Post transplant Diabetes Mellitus
Abstract
The increasing amount of solid organs transplantation as a therapeutic alternative in different diseases is accompanied by an increase in the prevalence of post transplantation diabetes mellitus.
Despite last years improvement of graft and patient overlife after solid organ transplantation, the receivers continue showing an important prevalence of cardiovascular disease in comparison with the general population. The factors which determine this condition are the hypertension, hyperlipidemia, and diabetes mellitus. Among them, the post- transplantation diabetes mellitus has been identified like one of the most important factors that in addition to the increase of cardiovascular mortality, also reduces the graft function, increases the risks of infections and the percentage of graft loss.
There exist several risk factors associated to this disease. Among the potentially modifiable factors is the presence of metabolic syndrome and obesity before the transplantation, while amid the non- modifiable ones we find the antecedent of diabetes mellitus type 2 in relatives of first degree, the age of over 40 years and the hepatitis C virus infection. The predisposition to develop this pathology is related to the type of inmunosuppression received. The corticosteroids and calcineurin inhibitors (cyclosporine and tacrolimus) are drugs with a great diabetogenic capacity.

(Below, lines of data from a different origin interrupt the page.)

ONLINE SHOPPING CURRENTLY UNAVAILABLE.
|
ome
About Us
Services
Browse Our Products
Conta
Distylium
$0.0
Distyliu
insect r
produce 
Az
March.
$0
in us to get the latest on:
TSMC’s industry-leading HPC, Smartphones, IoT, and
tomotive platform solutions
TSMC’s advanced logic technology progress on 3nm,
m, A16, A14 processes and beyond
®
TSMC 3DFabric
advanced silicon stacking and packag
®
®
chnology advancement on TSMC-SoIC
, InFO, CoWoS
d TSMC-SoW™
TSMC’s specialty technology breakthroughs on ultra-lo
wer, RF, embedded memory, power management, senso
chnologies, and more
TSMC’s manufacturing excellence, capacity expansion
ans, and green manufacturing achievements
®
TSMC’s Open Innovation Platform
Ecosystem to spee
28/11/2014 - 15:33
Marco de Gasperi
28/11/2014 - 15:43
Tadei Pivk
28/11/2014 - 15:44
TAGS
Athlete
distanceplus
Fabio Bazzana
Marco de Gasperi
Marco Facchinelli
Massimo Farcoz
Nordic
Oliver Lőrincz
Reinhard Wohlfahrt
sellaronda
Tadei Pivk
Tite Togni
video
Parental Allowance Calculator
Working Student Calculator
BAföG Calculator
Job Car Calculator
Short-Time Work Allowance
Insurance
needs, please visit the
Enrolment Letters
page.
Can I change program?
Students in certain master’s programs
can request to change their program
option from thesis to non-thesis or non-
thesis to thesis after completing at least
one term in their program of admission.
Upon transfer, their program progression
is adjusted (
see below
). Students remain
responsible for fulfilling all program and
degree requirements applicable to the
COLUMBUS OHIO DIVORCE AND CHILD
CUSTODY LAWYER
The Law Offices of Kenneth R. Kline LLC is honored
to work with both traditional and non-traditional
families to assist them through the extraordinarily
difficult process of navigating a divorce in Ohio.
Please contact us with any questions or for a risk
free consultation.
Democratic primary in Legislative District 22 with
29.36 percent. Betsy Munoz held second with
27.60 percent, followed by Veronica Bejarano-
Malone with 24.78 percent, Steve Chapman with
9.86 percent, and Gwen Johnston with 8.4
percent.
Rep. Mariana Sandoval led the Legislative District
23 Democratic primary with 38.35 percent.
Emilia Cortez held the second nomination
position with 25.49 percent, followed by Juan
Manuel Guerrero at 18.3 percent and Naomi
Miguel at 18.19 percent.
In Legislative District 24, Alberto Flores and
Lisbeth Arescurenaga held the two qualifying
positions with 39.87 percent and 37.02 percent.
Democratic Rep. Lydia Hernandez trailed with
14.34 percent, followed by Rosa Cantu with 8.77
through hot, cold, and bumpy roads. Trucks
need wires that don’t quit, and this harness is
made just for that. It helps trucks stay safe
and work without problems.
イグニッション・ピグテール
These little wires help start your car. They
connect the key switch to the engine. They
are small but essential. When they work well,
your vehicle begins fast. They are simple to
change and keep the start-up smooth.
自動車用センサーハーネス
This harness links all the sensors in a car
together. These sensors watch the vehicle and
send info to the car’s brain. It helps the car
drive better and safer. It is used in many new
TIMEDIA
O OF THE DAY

In 2003 the International Consensus Guidelines were published on New Onset Diabetes After Transplantation, declaring that the diagnosis is performed according to the criteria of the American Association of Diabetes. It was also stated the use of the algorithm of treatment for diabetes mellitus type 2 which should be done considering the possible interactions with inmunosuppressors drugs and their eventual adverse effects. In spite of this, most of the patients with DMPT require treatment with insulin.
We must remember that the best therapeutic option is prevention, that is why it is fundamental to identify the risk factors, to treat those that are potentially reversible before the transplantation and to adapt the inmunosuppressor treatment with the intention of diminishing the risk of developing this disease.